Il film è appunto ‘Miracolo a Milano’ e risale al 1951 per la regia di Vittorio de Sica e la sceneggiatura di Cesare Zavattini. In una scena memorabile del film un simpatico imbonitore di periferia mascherato da mago, riceve uno ad uno i suoi umili clienti dicendo a tutti la stessa frase ‘Che fronte alta, che sguardo fiero, chissà chi era suo padre..’, i clienti escono soddisfatti dal consulto e lasciano volentieri una monetina.
A ben guardare, anche se chiaramente mendace (l’imbonitore non ha alcuna facoltà medianica), la profezia coglie nel segno sottolineando una semplice ma importantissime verità: il nostro enorme ed unico valore come figli di Dio, ed infatti i clienti ne ricevono un gran beneficio.
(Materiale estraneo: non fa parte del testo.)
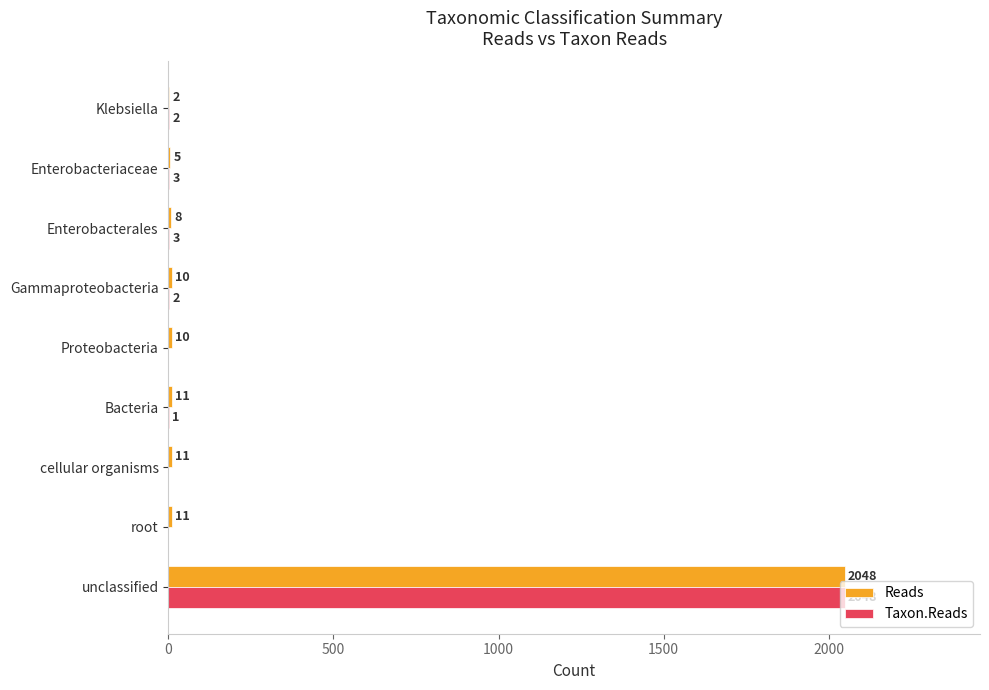

Is the value of Taxon.Reads at root greater than the value of Reads at Gammaproteobacteria?

No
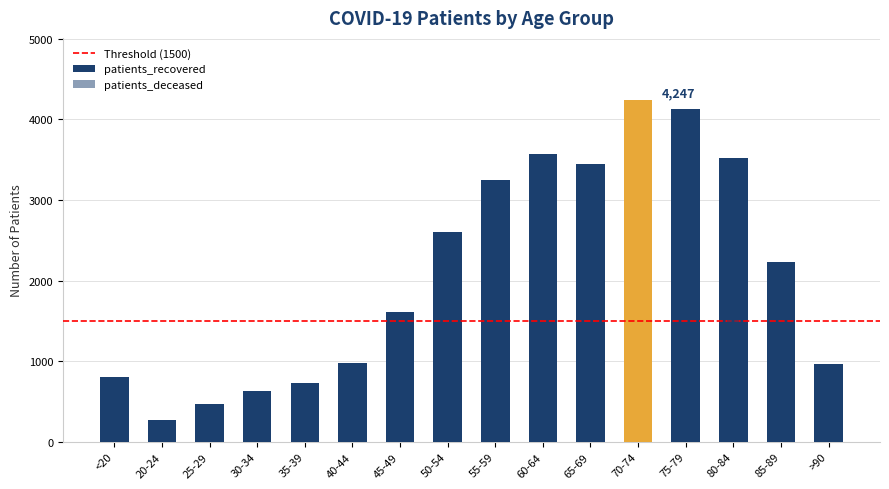

Reading left to right, extract all data points from this chart.

patients_recovered: <20=810	20-24=270	25-29=466	30-34=636	35-39=736	40-44=973	45-49=1616	50-54=2604	55-59=3254	60-64=3565	65-69=3445	70-74=4247	75-79=4133	80-84=3522	85-89=2229	>90=971
patients_deceased: <20=4	20-24=0	25-29=2	30-34=5	35-39=8	40-44=8	45-49=20	50-54=57	55-59=82	60-64=172	65-69=363	70-74=744	75-79=1242	80-84=1538	85-89=1211	>90=495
Ben diversa la situazione nel 2010 dove ‘quattrocento milanesi’ avrebbero avuto l’intera sequenza del loro DNA mappata e anche grazie a questo sforzo si sarebbero derivate importantissime informazioni con cui prevedere durata della vita (l’autore ciancia di inesistenti geni della vecchiaia e della giovinezza che si potrebbero spegnere ed accendere a comando), malattie future, bellezza ed intelligenza sin dal concepimento, cito ‘Gli architetti di ciò che è, e di ciò che sarà, sono i geni e ciò che loro «ordinano» alle cellule. E dalle cellule ai tessuti. Agli organi. All’intero organismo.’ Questa è una enorme sciocchezza come i nostri lettori ormai dovrebbero sapere ma il persistere di espressioni come ‘era nel suo DNA’ ci fanno ahimè comprendere come questo pregiudizio abbia preso piede. L’autore fa finta (?) di non sapere che il passaggio di scala dalla cellula all’intero organismo sia assolutamente misterioso e che anzi l’enfasi sui geni abbia impedito finora alla ricerca di occuparsene seriamente (con conseguente crollo del numero di nuovi farmaci immessi sul mercato negli ultimi trenta anni).
Per settecento euro ognuno di noi potrà farsi fare la sequenza del suo DNA ed avere il futuro predetto e non solo, potrà anche avere la possibilità di cambiarlo questo futuro scegliendo la dieta appropriata.
Truffa allo stato puro, ma tutt’altro che nobile come invece era quella descritta da De Sica e Zavattini che per molto meno davano sicuramente molto di più.